Fiction, création, inscription dans le courant de textes qui constitue le bagage linguistique et culturel de la communauté dont on apprend la langue… Et vive le détournement de textes et ses multiples visages ! Avoir quelque chose à dire, c’est bien. Vouloir se dire dans la langue étrangère, c’est bien. Être contraint pour ce faire de se glisser dans un vêtement tout fait, en clair de ne parler, ou de n’écrire, qu’en déformant la voix des autres, voilà qui est de nature à favoriser l’observation polémique de l’énoncé-carcan, en même temps que le retour critique sur une pensée tout juste clarifiée. Parler anglais, c’est penser anglais. Penser anglais, c’est voir autrement ses propres façons de penser. Penser anglais, ça passe par l’utilisation critique non de stéréotypes, mais de textes qui, eux, déjà, s’inscrivent de façon polémique dans l’histoire des idées, donc des discours, de la communauté anglophone.  Détourner des proverbes, par exemple, pour “exprimer sa propre pensée” oblige, en imposant le cadre formel et idéologique de la “sagesse populaire” à situer sa propre intervention sur le terrain d’un débat d’idées à l’échelle de la société et de l‘Histoire. Et les détournements de contes ? Et les pastiches ? Et les mélanges ? Variété infinie des rendez-vous…

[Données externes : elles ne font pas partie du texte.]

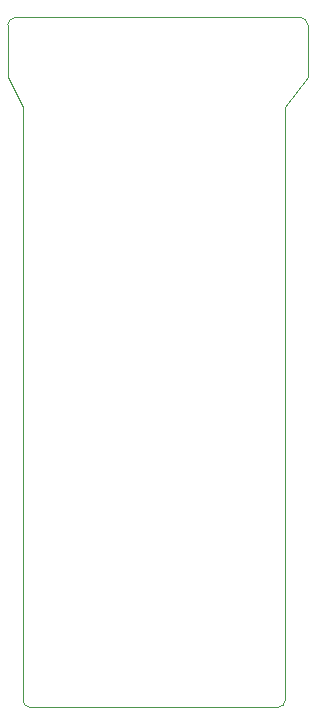
<source format=gm1>
%TF.GenerationSoftware,KiCad,Pcbnew,(5.1.8)-1*%
%TF.CreationDate,2021-03-10T03:30:20+01:00*%
%TF.ProjectId,C64 1541-II VIA Adapter,43363420-3135-4343-912d-494920564941,rev?*%
%TF.SameCoordinates,Original*%
%TF.FileFunction,Profile,NP*%
%FSLAX46Y46*%
G04 Gerber Fmt 4.6, Leading zero omitted, Abs format (unit mm)*
G04 Created by KiCad (PCBNEW (5.1.8)-1) date 2021-03-10 03:30:20*
%MOMM*%
%LPD*%
G01*
G04 APERTURE LIST*
%TA.AperFunction,Profile*%
%ADD10C,0.050000*%
%TD*%
G04 APERTURE END LIST*
D10*
X122555000Y-111125000D02*
G75*
G02*
X121920000Y-111760000I-635000J0D01*
G01*
X100965000Y-111760000D02*
G75*
G02*
X100330000Y-111125000I0J635000D01*
G01*
X123825000Y-53340000D02*
G75*
G02*
X124460000Y-53975000I0J-635000D01*
G01*
X99060000Y-53975000D02*
G75*
G02*
X99695000Y-53340000I635000J0D01*
G01*
X124460000Y-58420000D02*
X122555000Y-60960000D01*
X124460000Y-53975000D02*
X124460000Y-58420000D01*
X99695000Y-53340000D02*
X123825000Y-53340000D01*
X99060000Y-58420000D02*
X99060000Y-53975000D01*
X100330000Y-60960000D02*
X99060000Y-58420000D01*
X100330000Y-111125000D02*
X100330000Y-60960000D01*
X121920000Y-111760000D02*
X100965000Y-111760000D01*
X122555000Y-60960000D02*
X122555000Y-111125000D01*
M02*

</source>
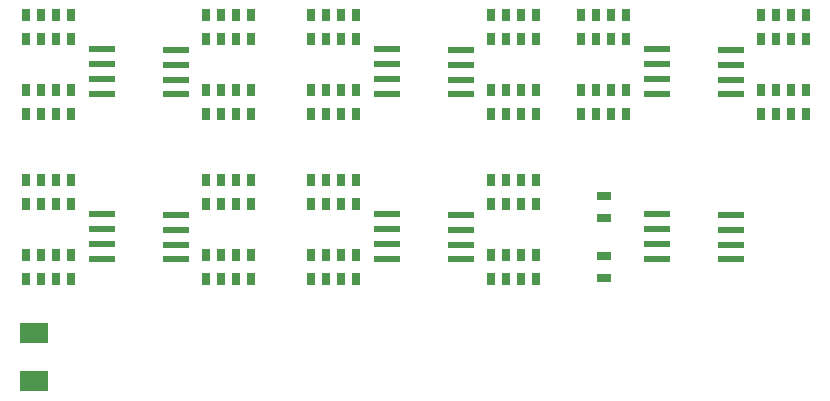
<source format=gtp>
G04 EAGLE Gerber X2 export*
%TF.Part,Single*%
%TF.FileFunction,Other,Top Paste*%
%TF.FilePolarity,Positive*%
%TF.GenerationSoftware,Autodesk,EAGLE,8.7.1*%
%TF.CreationDate,2018-04-05T21:50:13Z*%
G75*
%MOMM*%
%FSLAX34Y34*%
%LPD*%
%AMOC8*
5,1,8,0,0,1.08239X$1,22.5*%
G01*
%ADD10R,2.400000X1.800000*%
%ADD11R,2.200000X0.500000*%
%ADD12R,0.650000X1.000000*%
%ADD13R,1.200000X0.800000*%


D10*
X139700Y286950D03*
X139700Y246450D03*
D11*
X260140Y349250D03*
X260140Y361850D03*
X260140Y374550D03*
X260140Y387250D03*
X197060Y349250D03*
X197060Y361950D03*
X197060Y374650D03*
X197060Y387350D03*
D12*
X323850Y416400D03*
X311150Y416400D03*
X298450Y416400D03*
X285750Y416400D03*
X323850Y396400D03*
X311150Y396400D03*
X298450Y396400D03*
X285750Y396400D03*
X323850Y352900D03*
X311150Y352900D03*
X298450Y352900D03*
X285750Y352900D03*
X323850Y332900D03*
X311150Y332900D03*
X298450Y332900D03*
X285750Y332900D03*
X133350Y332900D03*
X146050Y332900D03*
X158750Y332900D03*
X171450Y332900D03*
X133350Y352900D03*
X146050Y352900D03*
X158750Y352900D03*
X171450Y352900D03*
X133350Y396400D03*
X146050Y396400D03*
X158750Y396400D03*
X171450Y396400D03*
X133350Y416400D03*
X146050Y416400D03*
X158750Y416400D03*
X171450Y416400D03*
D11*
X260140Y488950D03*
X260140Y501550D03*
X260140Y514250D03*
X260140Y526950D03*
X197060Y488950D03*
X197060Y501650D03*
X197060Y514350D03*
X197060Y527050D03*
D12*
X323850Y556100D03*
X311150Y556100D03*
X298450Y556100D03*
X285750Y556100D03*
X323850Y536100D03*
X311150Y536100D03*
X298450Y536100D03*
X285750Y536100D03*
X323850Y492600D03*
X311150Y492600D03*
X298450Y492600D03*
X285750Y492600D03*
X323850Y472600D03*
X311150Y472600D03*
X298450Y472600D03*
X285750Y472600D03*
X133350Y472600D03*
X146050Y472600D03*
X158750Y472600D03*
X171450Y472600D03*
X133350Y492600D03*
X146050Y492600D03*
X158750Y492600D03*
X171450Y492600D03*
X133350Y536100D03*
X146050Y536100D03*
X158750Y536100D03*
X171450Y536100D03*
X133350Y556100D03*
X146050Y556100D03*
X158750Y556100D03*
X171450Y556100D03*
D11*
X501440Y488950D03*
X501440Y501550D03*
X501440Y514250D03*
X501440Y526950D03*
X438360Y488950D03*
X438360Y501650D03*
X438360Y514350D03*
X438360Y527050D03*
D12*
X565150Y556100D03*
X552450Y556100D03*
X539750Y556100D03*
X527050Y556100D03*
X565150Y536100D03*
X552450Y536100D03*
X539750Y536100D03*
X527050Y536100D03*
X565150Y492600D03*
X552450Y492600D03*
X539750Y492600D03*
X527050Y492600D03*
X565150Y472600D03*
X552450Y472600D03*
X539750Y472600D03*
X527050Y472600D03*
X374650Y472600D03*
X387350Y472600D03*
X400050Y472600D03*
X412750Y472600D03*
X374650Y492600D03*
X387350Y492600D03*
X400050Y492600D03*
X412750Y492600D03*
X374650Y536100D03*
X387350Y536100D03*
X400050Y536100D03*
X412750Y536100D03*
X374650Y556100D03*
X387350Y556100D03*
X400050Y556100D03*
X412750Y556100D03*
D11*
X501440Y349250D03*
X501440Y361850D03*
X501440Y374550D03*
X501440Y387250D03*
X438360Y349250D03*
X438360Y361950D03*
X438360Y374650D03*
X438360Y387350D03*
D12*
X565150Y416400D03*
X552450Y416400D03*
X539750Y416400D03*
X527050Y416400D03*
X565150Y396400D03*
X552450Y396400D03*
X539750Y396400D03*
X527050Y396400D03*
X565150Y352900D03*
X552450Y352900D03*
X539750Y352900D03*
X527050Y352900D03*
X565150Y332900D03*
X552450Y332900D03*
X539750Y332900D03*
X527050Y332900D03*
X374650Y332900D03*
X387350Y332900D03*
X400050Y332900D03*
X412750Y332900D03*
X374650Y352900D03*
X387350Y352900D03*
X400050Y352900D03*
X412750Y352900D03*
X374650Y396400D03*
X387350Y396400D03*
X400050Y396400D03*
X412750Y396400D03*
X374650Y416400D03*
X387350Y416400D03*
X400050Y416400D03*
X412750Y416400D03*
D11*
X730040Y488950D03*
X730040Y501550D03*
X730040Y514250D03*
X730040Y526950D03*
X666960Y488950D03*
X666960Y501650D03*
X666960Y514350D03*
X666960Y527050D03*
D12*
X793750Y556100D03*
X781050Y556100D03*
X768350Y556100D03*
X755650Y556100D03*
X793750Y536100D03*
X781050Y536100D03*
X768350Y536100D03*
X755650Y536100D03*
X793750Y492600D03*
X781050Y492600D03*
X768350Y492600D03*
X755650Y492600D03*
X793750Y472600D03*
X781050Y472600D03*
X768350Y472600D03*
X755650Y472600D03*
X603250Y472600D03*
X615950Y472600D03*
X628650Y472600D03*
X641350Y472600D03*
X603250Y492600D03*
X615950Y492600D03*
X628650Y492600D03*
X641350Y492600D03*
X603250Y536100D03*
X615950Y536100D03*
X628650Y536100D03*
X641350Y536100D03*
X603250Y556100D03*
X615950Y556100D03*
X628650Y556100D03*
X641350Y556100D03*
D11*
X730040Y349250D03*
X730040Y361850D03*
X730040Y374550D03*
X730040Y387250D03*
X666960Y349250D03*
X666960Y361950D03*
X666960Y374650D03*
X666960Y387350D03*
D13*
X622300Y384700D03*
X622300Y402700D03*
X622300Y333900D03*
X622300Y351900D03*
M02*

</source>
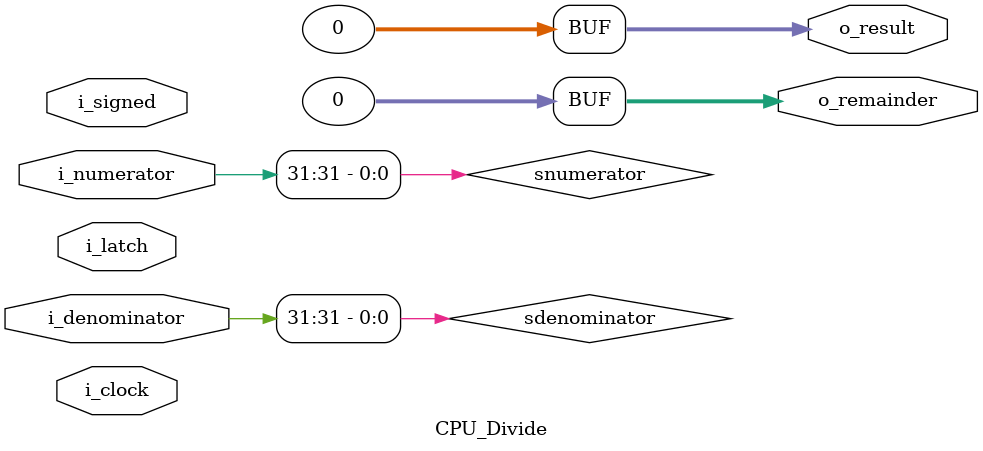
<source format=v>
module CPU_Divide (
	i_clock,
	i_latch,
	i_signed,
	i_numerator,
	i_denominator,
	o_result,
	o_remainder
);
	input i_clock;
	input i_latch;
	input i_signed;
	input [31:0] i_numerator;
	input [31:0] i_denominator;
	output wire [31:0] o_result;
	output wire [31:0] o_remainder;
	wire snumerator = i_numerator[31];
	wire sdenominator = i_denominator[31];
	wire [31:0] unumerator = (i_signed && snumerator ? -$signed(i_numerator) : i_numerator);
	wire [31:0] udenominator = (i_signed && sdenominator ? -$signed(i_denominator) : i_denominator);
	reg [1:0] s;
	always @(posedge i_clock)
		if (i_latch)
			s <= {snumerator, sdenominator};
	assign o_result = 32'd0;
	assign o_remainder = 32'd0;
endmodule
</source>
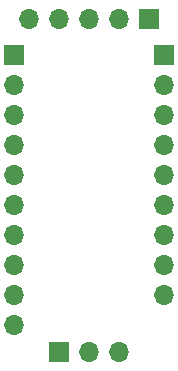
<source format=gbr>
%TF.GenerationSoftware,KiCad,Pcbnew,8.0.6*%
%TF.CreationDate,2024-12-27T21:34:25-08:00*%
%TF.ProjectId,PIC32Flex,50494333-3246-46c6-9578-2e6b69636164,rev?*%
%TF.SameCoordinates,Original*%
%TF.FileFunction,Soldermask,Bot*%
%TF.FilePolarity,Negative*%
%FSLAX46Y46*%
G04 Gerber Fmt 4.6, Leading zero omitted, Abs format (unit mm)*
G04 Created by KiCad (PCBNEW 8.0.6) date 2024-12-27 21:34:25*
%MOMM*%
%LPD*%
G01*
G04 APERTURE LIST*
%ADD10R,1.700000X1.700000*%
%ADD11O,1.700000X1.700000*%
G04 APERTURE END LIST*
D10*
%TO.C,J2*%
X111410000Y-71950000D03*
D11*
X108870000Y-71950000D03*
X106330000Y-71950000D03*
X103790000Y-71950000D03*
X101250000Y-71950000D03*
%TD*%
%TO.C,J4*%
X100040000Y-97880000D03*
X100040000Y-95340000D03*
X100040000Y-92800000D03*
X100040000Y-90260000D03*
X100040000Y-87720000D03*
X100040000Y-85180000D03*
X100040000Y-82640000D03*
X100040000Y-80100000D03*
X100040000Y-77560000D03*
D10*
X100040000Y-75020000D03*
%TD*%
%TO.C,J3*%
X112740000Y-75020000D03*
D11*
X112740000Y-77560000D03*
X112740000Y-80100000D03*
X112740000Y-82640000D03*
X112740000Y-85180000D03*
X112740000Y-87720000D03*
X112740000Y-90260000D03*
X112740000Y-92800000D03*
X112740000Y-95340000D03*
%TD*%
D10*
%TO.C,J1*%
X103837600Y-100170800D03*
D11*
X106377600Y-100170800D03*
X108917600Y-100170800D03*
%TD*%
M02*

</source>
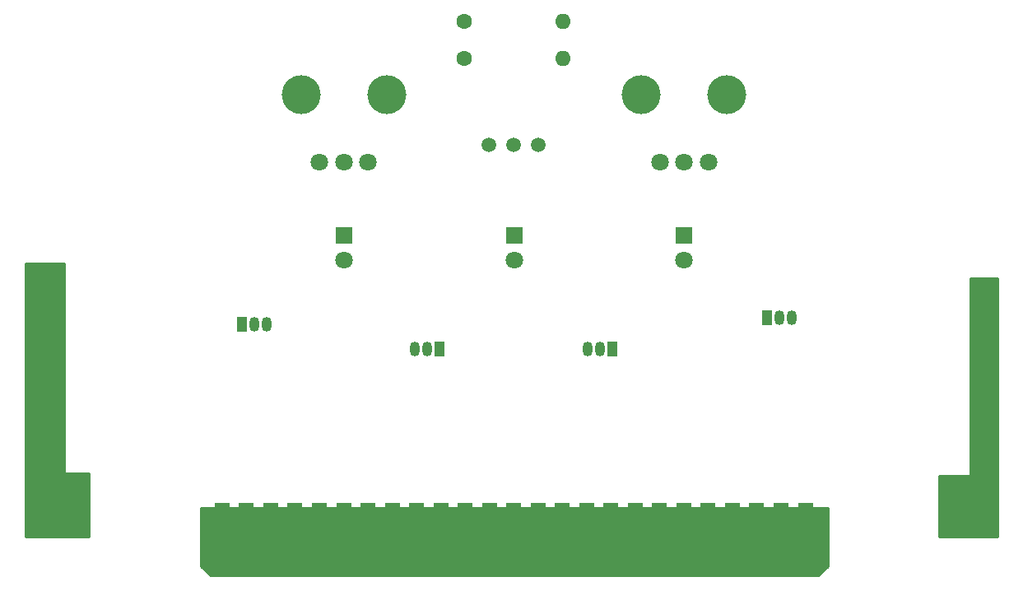
<source format=gbr>
G04 #@! TF.GenerationSoftware,KiCad,Pcbnew,(5.1.7)-1*
G04 #@! TF.CreationDate,2021-08-29T20:02:24-05:00*
G04 #@! TF.ProjectId,ConsolePedalShakeSMT,436f6e73-6f6c-4655-9065-64616c536861,rev?*
G04 #@! TF.SameCoordinates,Original*
G04 #@! TF.FileFunction,Soldermask,Bot*
G04 #@! TF.FilePolarity,Negative*
%FSLAX46Y46*%
G04 Gerber Fmt 4.6, Leading zero omitted, Abs format (unit mm)*
G04 Created by KiCad (PCBNEW (5.1.7)-1) date 2021-08-29 20:02:24*
%MOMM*%
%LPD*%
G01*
G04 APERTURE LIST*
%ADD10C,1.500000*%
%ADD11R,1.800000X1.800000*%
%ADD12C,1.800000*%
%ADD13R,1.500000X7.000000*%
%ADD14C,5.000000*%
%ADD15C,1.600000*%
%ADD16O,1.600000X1.600000*%
%ADD17R,1.050000X1.500000*%
%ADD18O,1.050000X1.500000*%
%ADD19C,4.000000*%
%ADD20C,0.254000*%
%ADD21C,0.100000*%
G04 APERTURE END LIST*
D10*
G04 #@! TO.C,SW1*
X135255000Y-85725000D03*
X130175000Y-85725000D03*
X132715000Y-85725000D03*
G04 #@! TD*
D11*
G04 #@! TO.C,D1*
X115250000Y-95000000D03*
D12*
X115250000Y-97540000D03*
G04 #@! TD*
G04 #@! TO.C,D2*
X150250000Y-97540000D03*
D11*
X150250000Y-95000000D03*
G04 #@! TD*
D13*
G04 #@! TO.C,J1*
X102715000Y-126000000D03*
X105215000Y-126000000D03*
X107715000Y-126000000D03*
X110215000Y-126000000D03*
X112715000Y-126000000D03*
X115215000Y-126000000D03*
X117715000Y-126000000D03*
X120215000Y-126000000D03*
X122715000Y-126000000D03*
X125215000Y-126000000D03*
X127715000Y-126000000D03*
X130215000Y-126000000D03*
X132715000Y-126000000D03*
X135215000Y-126000000D03*
X137715000Y-126000000D03*
X140215000Y-126000000D03*
X142715000Y-126000000D03*
X145215000Y-126000000D03*
X147715000Y-126000000D03*
X150215000Y-126000000D03*
X152715000Y-126000000D03*
X155215000Y-126000000D03*
X157715000Y-126000000D03*
X160215000Y-126000000D03*
X162715000Y-126000000D03*
G04 #@! TD*
D14*
G04 #@! TO.C,H1*
X85350000Y-122600000D03*
G04 #@! TD*
G04 #@! TO.C,H2*
X180150000Y-122600000D03*
G04 #@! TD*
D15*
G04 #@! TO.C,R20*
X127635000Y-76835000D03*
D16*
X137795000Y-76835000D03*
G04 #@! TD*
D11*
G04 #@! TO.C,D3*
X132750000Y-95000000D03*
D12*
X132750000Y-97540000D03*
G04 #@! TD*
D17*
G04 #@! TO.C,Q1*
X125095000Y-106680000D03*
D18*
X122555000Y-106680000D03*
X123825000Y-106680000D03*
G04 #@! TD*
D17*
G04 #@! TO.C,Q2*
X104775000Y-104140000D03*
D18*
X107315000Y-104140000D03*
X106045000Y-104140000D03*
G04 #@! TD*
G04 #@! TO.C,Q3*
X141605000Y-106680000D03*
X140335000Y-106680000D03*
D17*
X142875000Y-106680000D03*
G04 #@! TD*
D18*
G04 #@! TO.C,Q4*
X160020000Y-103505000D03*
X161290000Y-103505000D03*
D17*
X158750000Y-103505000D03*
G04 #@! TD*
D15*
G04 #@! TO.C,R19*
X127635000Y-73025000D03*
D16*
X137795000Y-73025000D03*
G04 #@! TD*
D19*
G04 #@! TO.C,RV1*
X119650000Y-80500000D03*
X110850000Y-80500000D03*
D12*
X117750000Y-87500000D03*
X115250000Y-87500000D03*
X112750000Y-87500000D03*
G04 #@! TD*
G04 #@! TO.C,RV2*
X147750000Y-87500000D03*
X150250000Y-87500000D03*
X152750000Y-87500000D03*
D19*
X145850000Y-80500000D03*
X154650000Y-80500000D03*
G04 #@! TD*
D20*
X165000000Y-129000000D02*
X164000000Y-130000000D01*
X101500000Y-130000000D01*
X100500000Y-129000000D01*
X100500000Y-123063000D01*
X165000000Y-123063000D01*
X165000000Y-129000000D01*
D21*
G36*
X165000000Y-129000000D02*
G01*
X164000000Y-130000000D01*
X101500000Y-130000000D01*
X100500000Y-129000000D01*
X100500000Y-123063000D01*
X165000000Y-123063000D01*
X165000000Y-129000000D01*
G37*
D20*
X86487000Y-119380000D02*
X86489440Y-119404776D01*
X86496667Y-119428601D01*
X86508403Y-119450557D01*
X86524197Y-119469803D01*
X86543443Y-119485597D01*
X86565399Y-119497333D01*
X86589224Y-119504560D01*
X86614000Y-119507000D01*
X89000000Y-119507000D01*
X89000000Y-126000000D01*
X82500000Y-126000000D01*
X82500000Y-97917000D01*
X86487000Y-97917000D01*
X86487000Y-119380000D01*
D21*
G36*
X86487000Y-119380000D02*
G01*
X86489440Y-119404776D01*
X86496667Y-119428601D01*
X86508403Y-119450557D01*
X86524197Y-119469803D01*
X86543443Y-119485597D01*
X86565399Y-119497333D01*
X86589224Y-119504560D01*
X86614000Y-119507000D01*
X89000000Y-119507000D01*
X89000000Y-126000000D01*
X82500000Y-126000000D01*
X82500000Y-97917000D01*
X86487000Y-97917000D01*
X86487000Y-119380000D01*
G37*
D20*
X182499000Y-126000000D02*
X176500000Y-126000000D01*
X176500000Y-119761000D01*
X179578000Y-119761000D01*
X179602776Y-119758560D01*
X179626601Y-119751333D01*
X179648557Y-119739597D01*
X179667803Y-119723803D01*
X179683597Y-119704557D01*
X179695333Y-119682601D01*
X179702560Y-119658776D01*
X179705000Y-119634000D01*
X179705000Y-99441000D01*
X182499000Y-99441000D01*
X182499000Y-126000000D01*
D21*
G36*
X182499000Y-126000000D02*
G01*
X176500000Y-126000000D01*
X176500000Y-119761000D01*
X179578000Y-119761000D01*
X179602776Y-119758560D01*
X179626601Y-119751333D01*
X179648557Y-119739597D01*
X179667803Y-119723803D01*
X179683597Y-119704557D01*
X179695333Y-119682601D01*
X179702560Y-119658776D01*
X179705000Y-119634000D01*
X179705000Y-99441000D01*
X182499000Y-99441000D01*
X182499000Y-126000000D01*
G37*
M02*

</source>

Savoir qu’ils sont capables, et s’interdire de les empêcher de l’être : savoir que le “bain de langue“ se prend partout sauf en classe, parce qu’en classe on n’a pas le temps de compter sur une imprégnation passive, et que c’est leur mentir que de leur faire croire que c’est là qu’ils s’imprègnent, et que l’extérieur n’est porteur que de contaminations désastreuses pour la pureté de leurs acquisitions.

Savoir qu’ils savent, qu’ils apprennent sans nous, et que notre rôle se borne (!) à leur faire se construire stratégies conscientes, efficacité, exigences, projets. Savoir enfin qu’un vrai savoir est rupture, transformation intime de l’être dans son rapport au monde, et que le premier des objectifs à se fixer est de faire que la classe soit un moment de la formation des hommes qui s’y trouvent, et qu’ils aient le loisir d’y être hommes, producteurs, chercheurs, créateurs. Hommes de paroles, fous de langues, fous d’humanité. C’est tout ce qu’il y a à savoir.

* Mikhaïl Bakhtine, Le marxisme et la philosophie du langage. Essai d’application de la méthode sociologique en linguistique, 1929.

** Claude Hagège, L’homme de paroles, Fayard, 1985,

*** F. de Saussure, Cours de linguistique générale.